InstCombine adds bit masks, confuses self, others

Look at this silly function:

$ cat small.c
unsigned f(unsigned a, unsigned *p) {
unsigned x = a/4;
p[0] = x;
p[1] = x+x;
return p[1] - 2*p[0];
}

GCC turns this into straightforward code and figures out the 0 return value:

  shrl $2, %edi
  movl %edi, (%rsi)
  addl %edi, %edi
  movl %edi, 4(%rsi)
  movl $0, %eax
  ret

LLVM optimizes the code:

$ clang -O -S -o- small.c -emit-llvm

define i32 @f(i32 %a, i32* nocapture %p) nounwind uwtable ssp {
entry:
  %div = lshr i32 %a, 2
  store i32 %div, i32* %p, align 4, !tbaa !0
  %0 = lshr i32 %a, 1
  %add = and i32 %0, 2147483646
  %arrayidx1 = getelementptr inbounds i32* %p, i64 1
  store i32 %add, i32* %arrayidx1, align 4, !tbaa !0
  %1 = lshr i32 %a, 1
  %mul = and i32 %1, 2147483646
  %sub = sub i32 %add, %mul
  ret i32 %sub
}

InstCombine has obfuscated 'x+x' so badly that it can't even recognize it itself. DAGCombine will eventually untangle the mess and figure out that the return value is 0, but that is too late. The loop optimization passes and scalar evolution don't get to see the simple 'x' and '2*x' expressions.

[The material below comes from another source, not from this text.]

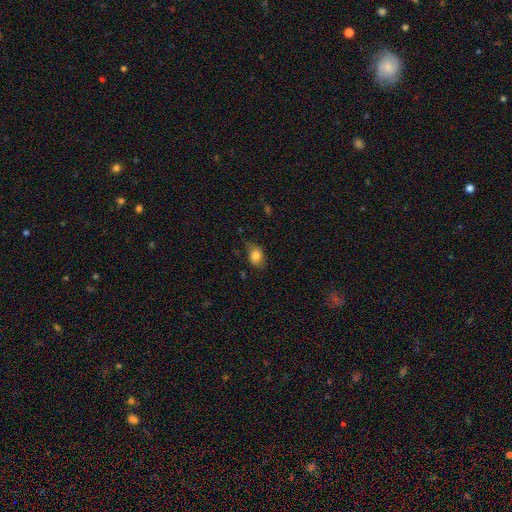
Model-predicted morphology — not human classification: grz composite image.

The problem is these transformations in InstCombineShifts.cpp:

      // If we have ((X >>? C) << C), turn this into X & (-1 << C).
      // (X >>? C1) << C2 --> X << (C2-C1) & (-1 << C2)
      // (X >>? C1) << C2 --> X >>? (C1-C2) & (-1 << C2)

The shl instruction is just as much arithmetic as it is a bitwise logical instruction. It is used as the canonical form for x+x, 4*x etc. The transforms above turn an arithmetic expression into a purely logical expression, and it is very hard to recover the original arithmetic expression.

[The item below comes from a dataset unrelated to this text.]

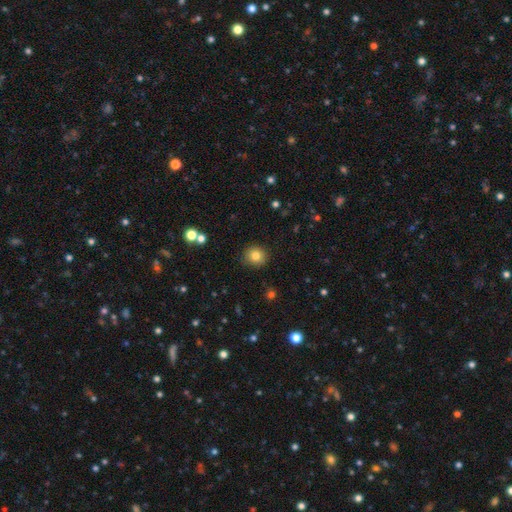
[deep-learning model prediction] Smooth or featured? smooth (82%)
How rounded? round (88%)
Merging? none (89%)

Disabling the transformations produces the straightforward:

define i32 @f(i32 %a, i32* nocapture %p) nounwind uwtable ssp {
entry:
  %div = lshr i32 %a, 2
  store i32 %div, i32* %p, align 4, !tbaa !0
  %add = shl nuw nsw i32 %div, 1
  %arrayidx1 = getelementptr inbounds i32* %p, i64 1
  store i32 %add, i32* %arrayidx1, align 4, !tbaa !0
  ret i32 0
}

The problem is not so much figuring out the 0 return value. The problem is that the 'canonical form' produced by InstCombine is hiding trivial arithmetic expressions like 'x+x' from scalar evolution.

I am not sure how best to fix this. If possible, InstCombine's canonicalization shouldn't hide arithmetic progressions behind bit masks. At least, it seems these transformations should be disabled unless (X >> C).hasOneUse(). They aren't exactly optimizations.

This:

  %div = lshr i32 %a, 2
  store i32 %div, i32* %p, align 4, !tbaa !0
  %add = shl nuw nsw i32 %div, 1

is better than this:

  %div = lshr i32 %a, 2
  store i32 %div, i32* %p, align 4, !tbaa !0
  %0 = lshr i32 %a, 1
  %add = and i32 %0, 2147483646

/jakob

The entire concept of cleverly converting arithmetic to bit masks seems like the perfect domain for DAGCombine instead of InstCombine:

  1. We know the architecture, so we can make intelligent decisions about what masks are cheap or expensive.
  2. We know the addressing modes so we can fold arithmetic into them
  3. There are no more high-level optimizations we’re trying to enable: gvn, scev, loop opts, other deep math optimizations have all already had their shot at the code.

Does sinking these into the DAGCombine layer help? How much does it break?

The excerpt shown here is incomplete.